Temps de travail, salaire : ce que votre employeur peut vous demander

La loi sur la sécurisation de l’emploi a été publiée en juin au Journal officiel. Elle accorde davantage de flexibilité aux entreprises en cas de coup dur mais prévoit aussi des garde-fous pour les salariés.
 

À quelles conditions la rémunération d’un salarié peut-elle être réduite ou son temps de travail accru?

Qu’il connaisse des difficultés économiques ou pas, l’employeur peut légalement réduire la rémunération de ses salariés, mais à la seule condition d’obtenir leur accord. Il s’agit en effet d’un «élément essentiel du contrat de travail». Si l’employeur invoque des difficultés économiques, le refus du salarié risque de se solder par un licenciement économique.
La loi sur la sécurisation de l’emploi adoptée par le Parlement en mai introduit des garde-fous à ce dernier cas de figure: les accords de compétitivité, qui prévoient une baisse de salaire ou une augmentation du temps de travail en échange du maintien de l’emploi, sont en effet encadrés. Ils ne peuvent être conclus que pour deux ans maximum, et doivent être signés par des syndicats représentant au moins la moitié des salariés, contre 30% auparavant. Les sacrifices à consentir sont négociés par les partenaires sociaux dans l’entreprise. Mais dans tous les cas, les salaires inférieurs à 1,2 smic ne peuvent pas être revus à la baisse.
L’ampleur des concessions demandées aux salariés ne devrait cependant pas différer beaucoup de ce qui est prévu par les accords de compétitivité conclus avant l’entrée en vigueur de la loi. Renault a par exemple récemment négocié une augmentation du temps de travail de 6,5% par an et un gel des salaires. Et sur son site de Sevelnord, PSA a de son côté obtenu un gel des salaires et une gestion plus flexible des RTT.
Que risque le salarié s’il refuse?
Même si un accord de maintien dans l’emploi a été signé par les syndicats de l’entreprise, le salarié peut toujours refuser une baisse de son salaire ou une augmentation de son temps de travail. Mais il sera dans ce cas licencié pour motif économique, à titre individuel.

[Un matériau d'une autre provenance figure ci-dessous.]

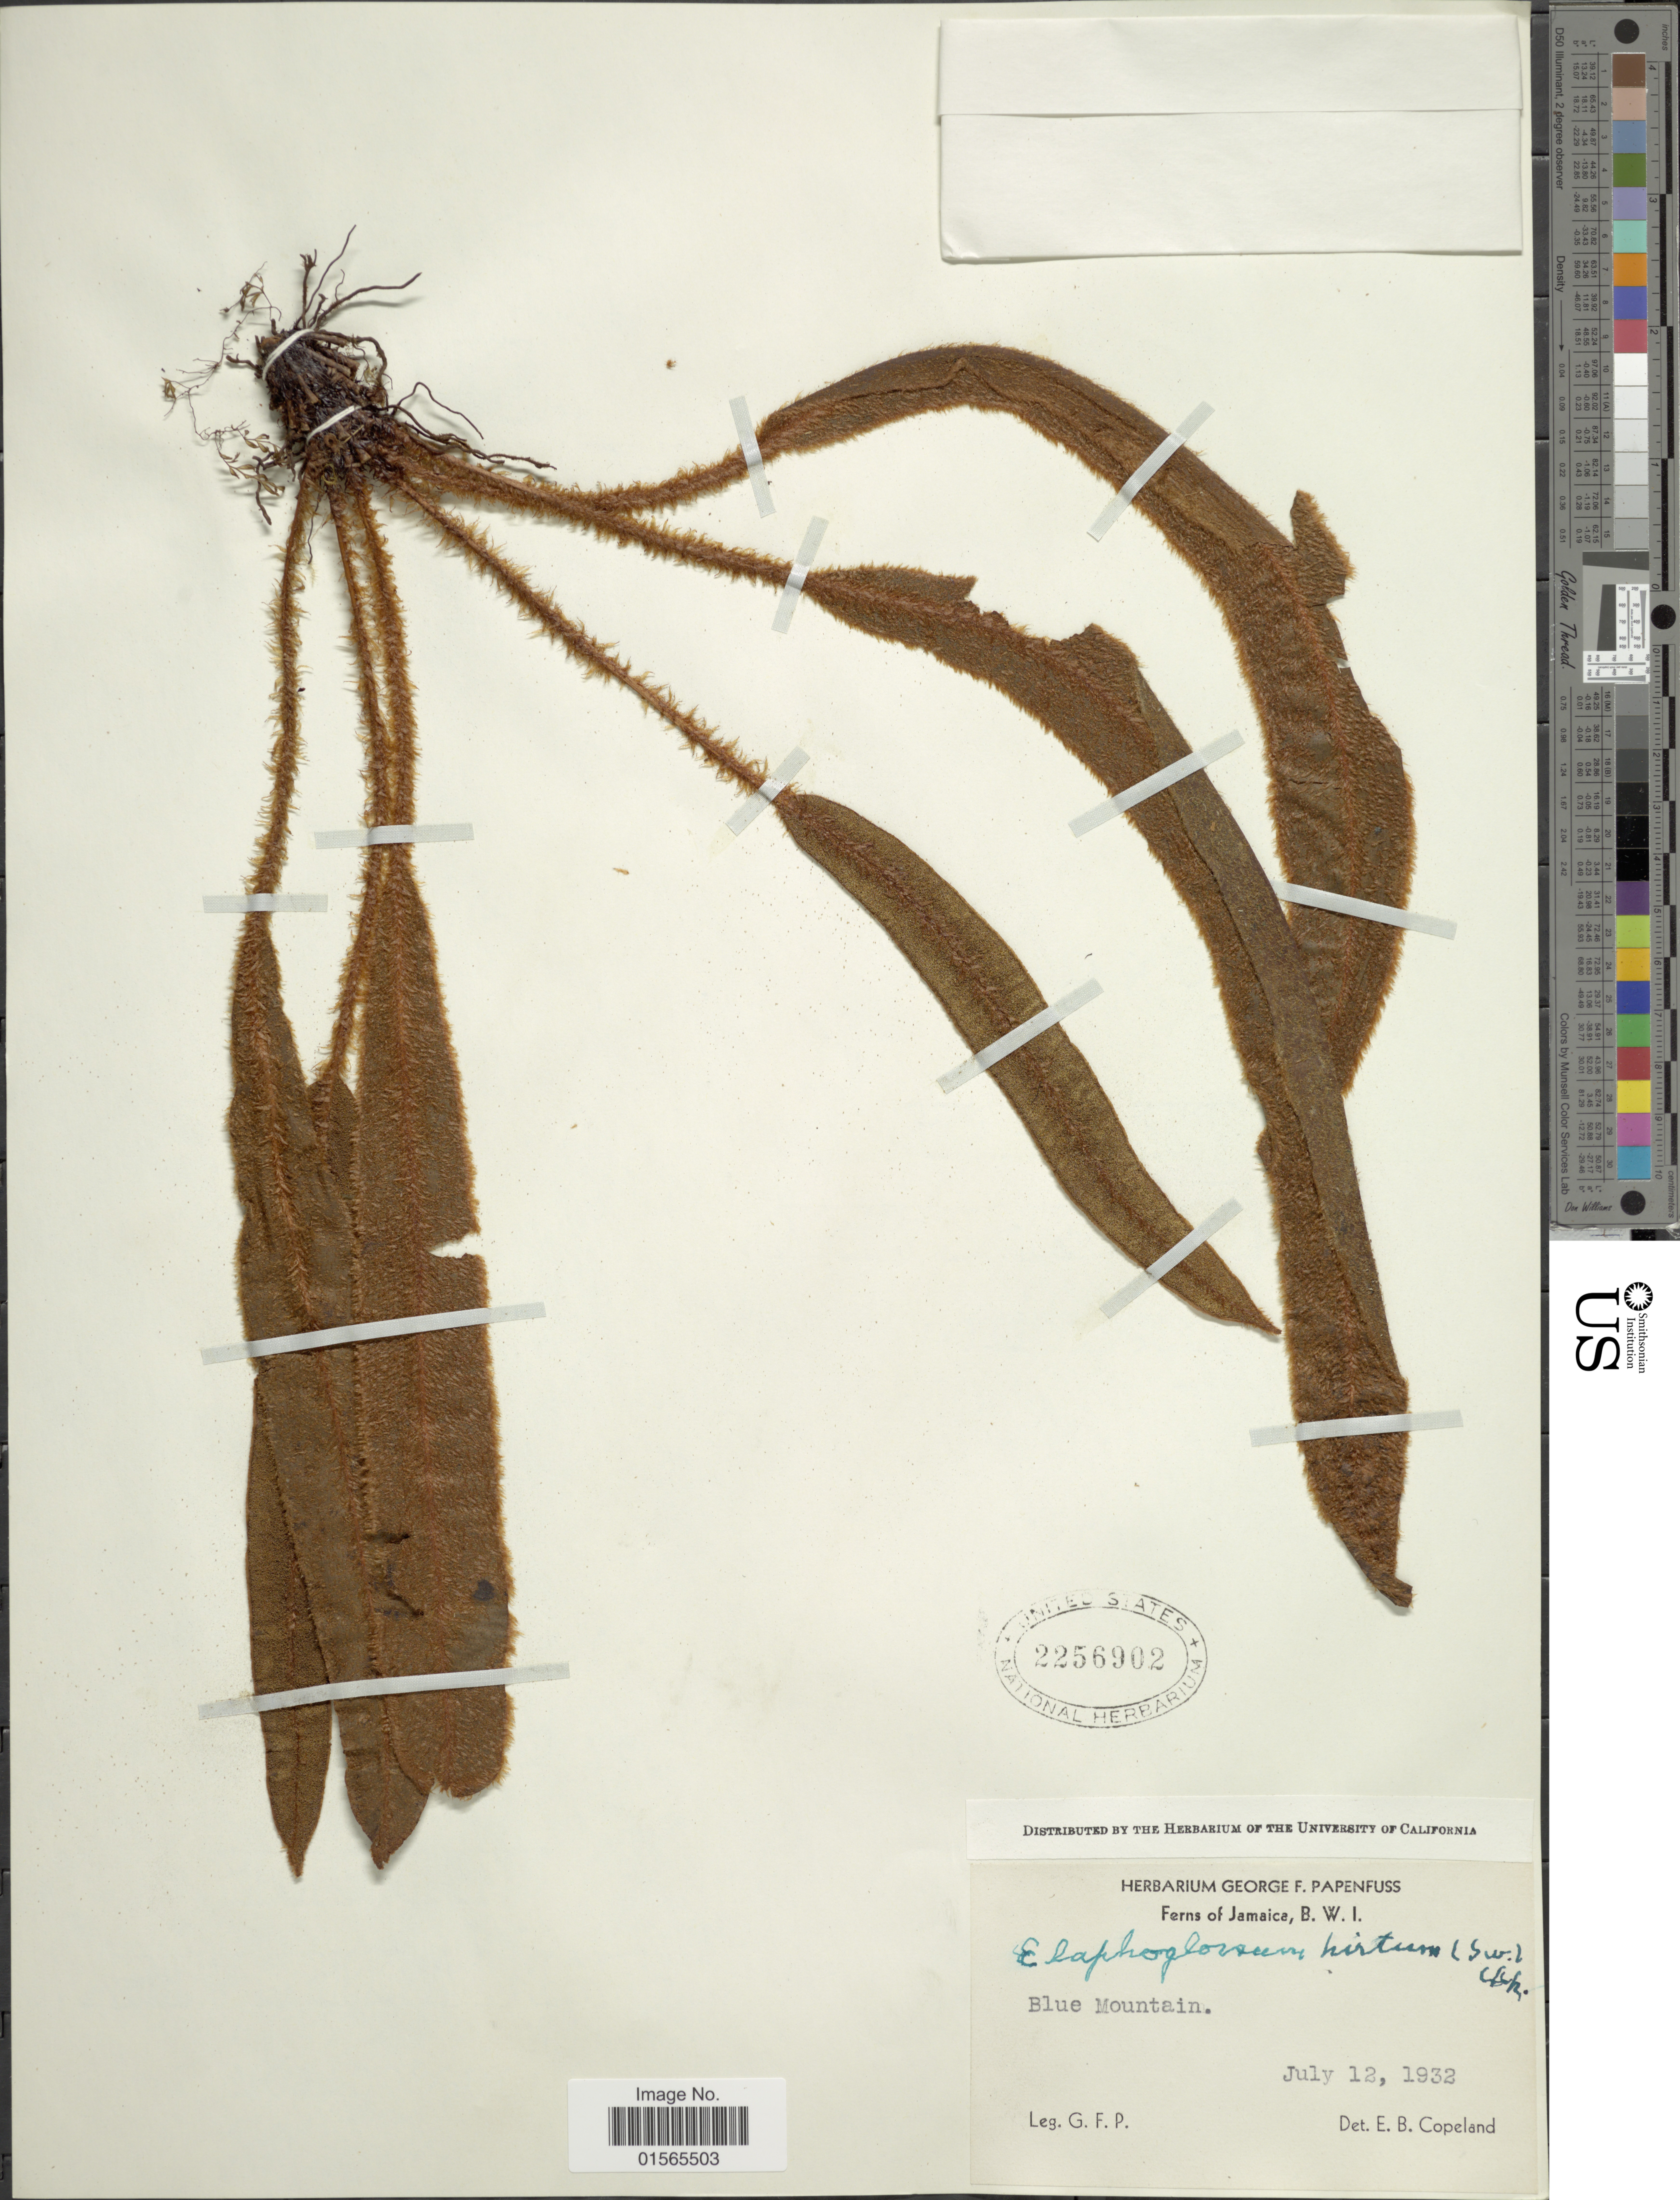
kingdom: Plantae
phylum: Tracheophyta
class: Polypodiopsida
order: Polypodiales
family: Dryopteridaceae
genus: Elaphoglossum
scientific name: Elaphoglossum hirtum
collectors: G. Papenfuss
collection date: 1932-07-12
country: Jamaica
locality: Blue Mountain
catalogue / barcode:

Avant l’entrée en vigueur de la loi, le refus de plus de 10 salariés contraignait en effet l’entreprise à recourir à un long et coûteux plan de sauvegarde de l’emploi (PSE). Désormais, les partenaires sociaux s’accordent en amont sur des mesures d’accompagnement. «Il est évident qu’elles ne seront pas de même ampleur que celles d’un PSE», juge Alexandra Stocki, avocate en droit du travail chez Bird & Bird. Si l’on ajoute à cela le fait que le licenciement économique est incontestable devant le juge, «les nouvelles règles sont moins avantageuses pour le salarié qui refuse des sacrifices», estime l’avocate.
Quelles limites à la mobilité interne?
Les mobilités internes envisagées par l’entreprise ne peuvent pas se solder par une baisse de salaire ou de niveau professionnel. Depuis l’entrée en vigueur de la nouvelle loi, leurs limites géographiques sont quant à elles définies par les partenaires sociaux de l’entreprise, à l’occasion d’une négociation qui se déroule tous les trois ans. Cette négociation prévoit aussi des mesures d’accompagnement. Là encore, la situation du salarié qui refuse une mobilité prévue dans le cadre d’un accord d’entreprise est moins avantageuse. Il n’est plus licencié pour motif économique mais pour motif personnel. Cela signifie qu’il ne bénéficiera pas de mesures d’accompagnement, telles qu’un reclassement ou une indemnité. Si l’entreprise demande à son salarié de se déplacer hors de sa zone géographique, deux cas de figure sont possibles: soit l’entreprise ne rencontre pas de difficultés économiques et dans ce cas le salarié est libre de refuser. Soit l’entreprise en rencontre et dans ce cas, le salarié s’expose à être licencié pour motif économique.